Sie hat zum Beispiel mehr Investitionen in Schulen und Gesundheitsstationen gebracht. Aber völlig klar ist: Wer gehofft hat, die Entschuldung sei die Lösung aller wirtschaftlichen Probleme, der ist ein Traumtänzer. Entschuldung kann nur ein Element zur Schaffung gerechterer Verhältnisse sein. Sie ist nicht die Antwort auf die Frage, wie die Produktivität im Land so gesteigert werden kann, dass die UN- Millenniumsziele erreicht werden.

Morales hat die Neugründung des Staates Bolivien angekündigt. Lässt sich erkennen, in welche Richtung das geht?

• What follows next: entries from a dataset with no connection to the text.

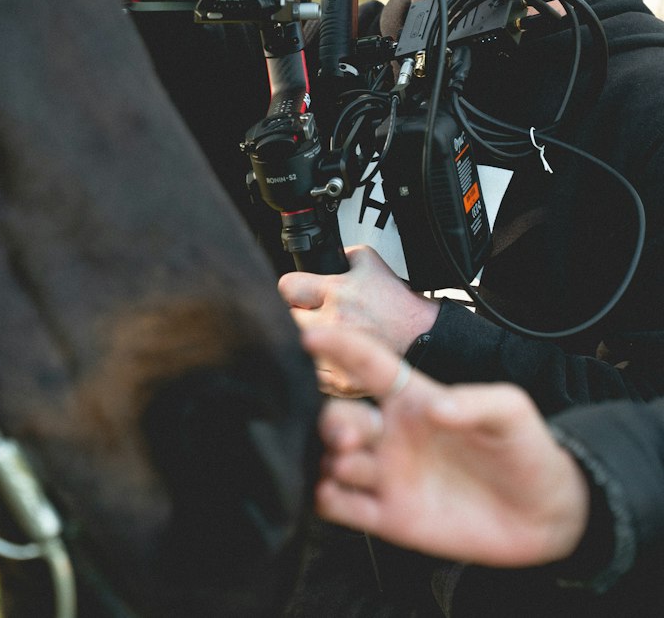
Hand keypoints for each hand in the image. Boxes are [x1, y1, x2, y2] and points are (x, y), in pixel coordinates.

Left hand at [279, 247, 438, 393]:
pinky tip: (332, 355)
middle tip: (313, 314)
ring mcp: (336, 355)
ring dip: (306, 341)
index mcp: (337, 292)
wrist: (422, 338)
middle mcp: (334, 323)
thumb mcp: (369, 260)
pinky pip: (310, 373)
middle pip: (288, 318)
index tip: (299, 292)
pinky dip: (316, 364)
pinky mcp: (340, 382)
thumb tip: (321, 256)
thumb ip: (341, 255)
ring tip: (324, 336)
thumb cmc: (398, 304)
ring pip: (296, 347)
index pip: (287, 287)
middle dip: (298, 313)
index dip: (293, 287)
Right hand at [308, 325, 589, 567]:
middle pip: (338, 415)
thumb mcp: (512, 412)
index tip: (309, 338)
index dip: (338, 346)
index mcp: (414, 397)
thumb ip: (477, 402)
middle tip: (348, 436)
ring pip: (332, 458)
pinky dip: (324, 499)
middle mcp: (392, 433)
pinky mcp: (390, 517)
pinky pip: (340, 506)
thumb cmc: (527, 452)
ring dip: (326, 458)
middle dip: (330, 420)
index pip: (366, 362)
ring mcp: (388, 475)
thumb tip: (437, 407)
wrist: (546, 516)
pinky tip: (330, 494)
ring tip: (347, 466)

Man muss dem Land Zeit geben. Bolivien ist in einer Phase der Identitätssuche. Noch ist zum Beispiel unklar, wie sich das Verhältnis der Regionen zur Zentralregierung gestalten wird und was „mehr Staat“ bei der Armutsbekämpfung heißen soll. Wichtig ist aber, dass der politische Dialog geführt wird. Und ich wollte mit meinem Besuch deutlich machen, dass das Land in Europa und besonders in Deutschland Freunde hat, die es bei diesem Dialog unterstützen. Bolivien soll wissen, dass es für seinen eigenständigen Weg Unterstützung hat. Blaupausen aus Washington nützen keinem. Und es kann doch niemand wollen, dass Bolivien seine Freunde nur in Hugo Chavez und Fidel Castro findet.

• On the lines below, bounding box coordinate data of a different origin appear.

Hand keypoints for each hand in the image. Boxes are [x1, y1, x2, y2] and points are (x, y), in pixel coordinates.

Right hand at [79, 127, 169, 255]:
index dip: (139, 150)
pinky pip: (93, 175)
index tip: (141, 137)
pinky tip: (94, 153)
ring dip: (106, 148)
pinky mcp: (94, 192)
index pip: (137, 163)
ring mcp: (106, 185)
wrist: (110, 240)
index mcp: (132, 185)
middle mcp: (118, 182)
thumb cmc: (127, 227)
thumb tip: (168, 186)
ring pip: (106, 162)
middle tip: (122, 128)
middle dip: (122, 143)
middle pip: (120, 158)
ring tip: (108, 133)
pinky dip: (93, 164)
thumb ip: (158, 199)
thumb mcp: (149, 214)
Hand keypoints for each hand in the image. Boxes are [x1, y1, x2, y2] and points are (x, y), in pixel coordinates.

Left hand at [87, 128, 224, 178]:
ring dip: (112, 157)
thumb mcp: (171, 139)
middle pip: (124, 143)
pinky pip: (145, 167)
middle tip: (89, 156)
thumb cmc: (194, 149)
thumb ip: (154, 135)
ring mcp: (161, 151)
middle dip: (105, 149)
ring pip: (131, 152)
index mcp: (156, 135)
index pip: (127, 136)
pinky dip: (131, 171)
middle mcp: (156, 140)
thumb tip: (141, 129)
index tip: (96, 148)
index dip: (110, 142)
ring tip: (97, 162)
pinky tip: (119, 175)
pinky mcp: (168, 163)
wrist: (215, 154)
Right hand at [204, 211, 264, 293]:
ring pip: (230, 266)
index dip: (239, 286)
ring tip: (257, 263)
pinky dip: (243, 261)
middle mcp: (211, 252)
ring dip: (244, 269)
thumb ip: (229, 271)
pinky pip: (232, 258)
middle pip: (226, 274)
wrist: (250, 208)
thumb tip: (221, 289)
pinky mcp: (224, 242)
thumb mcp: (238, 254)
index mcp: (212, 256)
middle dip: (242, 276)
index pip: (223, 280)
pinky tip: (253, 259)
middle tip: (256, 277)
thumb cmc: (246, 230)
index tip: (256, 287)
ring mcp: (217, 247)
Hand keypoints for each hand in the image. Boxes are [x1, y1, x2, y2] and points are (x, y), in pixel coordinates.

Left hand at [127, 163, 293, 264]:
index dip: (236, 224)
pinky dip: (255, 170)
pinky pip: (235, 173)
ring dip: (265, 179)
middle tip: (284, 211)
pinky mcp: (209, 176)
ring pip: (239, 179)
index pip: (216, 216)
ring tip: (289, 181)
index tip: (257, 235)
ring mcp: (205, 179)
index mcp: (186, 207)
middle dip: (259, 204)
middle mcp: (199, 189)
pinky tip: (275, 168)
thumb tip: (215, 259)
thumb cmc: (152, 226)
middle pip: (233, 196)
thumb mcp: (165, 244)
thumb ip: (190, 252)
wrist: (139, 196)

Ein großes Problem ist der Drogenhandel. Morales sagt, Koka sei nicht Kokain …

Ich habe in allen meinen Gesprächen Unterstützung für jedes Engagement gegen den Rauschgifthandel bekommen. Das waren klare Aussagen und daran werden wir die Regierung messen. Rauschgifthandel ist ein Anschlag auf die Gesundheit und Seele des Menschen. Die legale Produktion der Kokablätter für den Eigenbedarf in Bolivien, etwa zur Verwendung in einem kulturellen oder medizinischen Rahmen, ist das eine. Aber eine Ausweitung des Anbaus kann nicht akzeptiert werden, denn dann besteht die Gefahr, dass die Überschussproduktion in die Kokainherstellung wandert. Wenn wir allerdings einsehen, dass Repression allein nichts bringt, müssen wir auch einen Beitrag dazu leisten, dass alternativen Produkten Absatzmöglichkeiten eröffnet werden.

Das heißt, die westlichen Industrieländer müssten ihre Märkte stärker öffnen?

Ja. Die Zölle für Importe aus Entwicklungsländern müssen deutlich reduziert werden. Es ist objektiv so, dass es ungerechte Handelsstrukturen gibt. Die Europäische Union und die Welthandelsorganisation sind verpflichtet, daran etwas zu ändern.

Das Gespräch führte Michael Schmidt.

Heidemarie Wieczorek-Zeul (63) ist das dienstälteste Kabinettsmitglied. Sie ist seit 1998 Entwicklungsministerin. Sie gehört dem linken Flügel der SPD an und kommt aus Hessen.